DATA PROVIDED ::
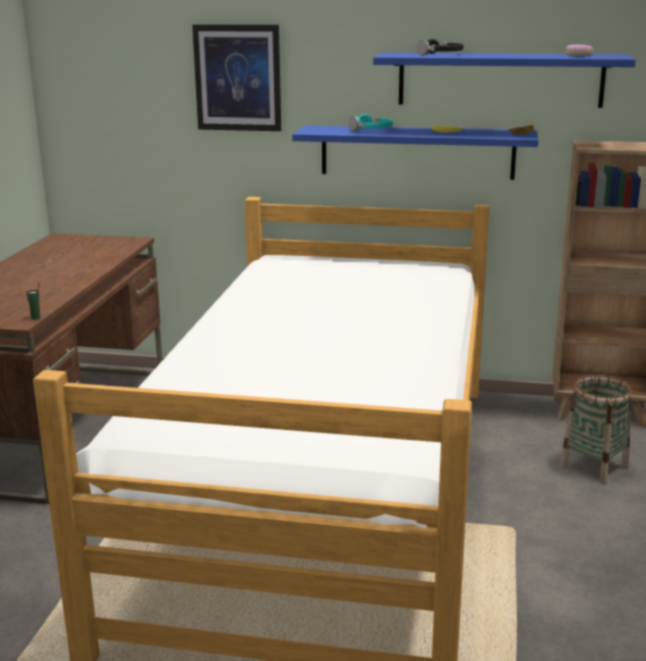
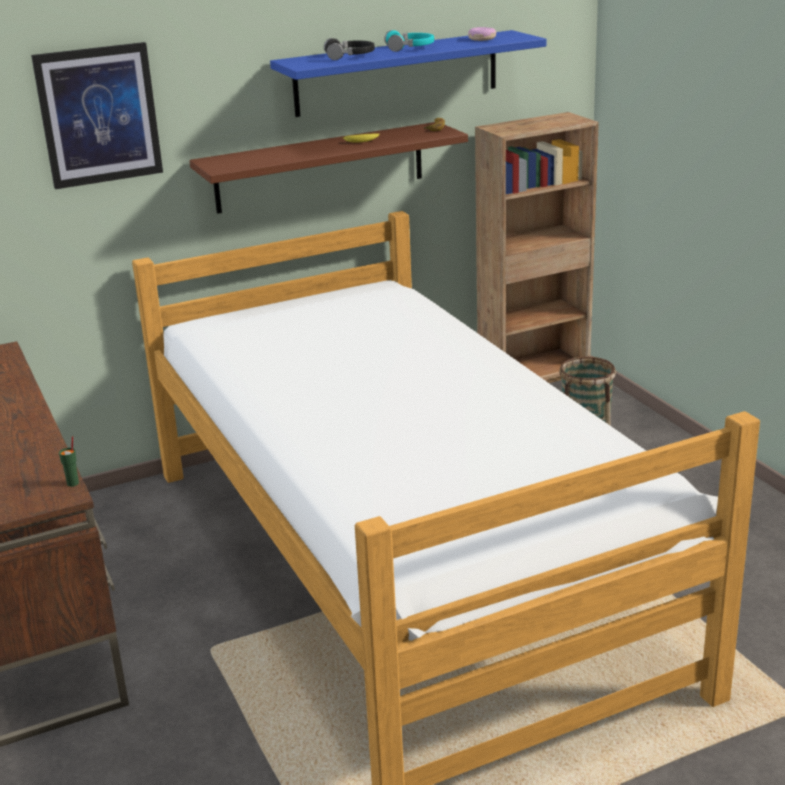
camera: 35 degrees left, 5 degrees up
(372, 130) = (282, 152): turquoise headphones -> turquoise headphones (410, 48)
(417, 152) = (320, 167): blue shelf -> brown shelf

WORK ORDER :: Once the pictures are set aside, repeat the data above exactly as written.

EXPECTED ANSWER ::
camera: 35 degrees left, 5 degrees up
(372, 130) = (282, 152): turquoise headphones -> turquoise headphones (410, 48)
(417, 152) = (320, 167): blue shelf -> brown shelf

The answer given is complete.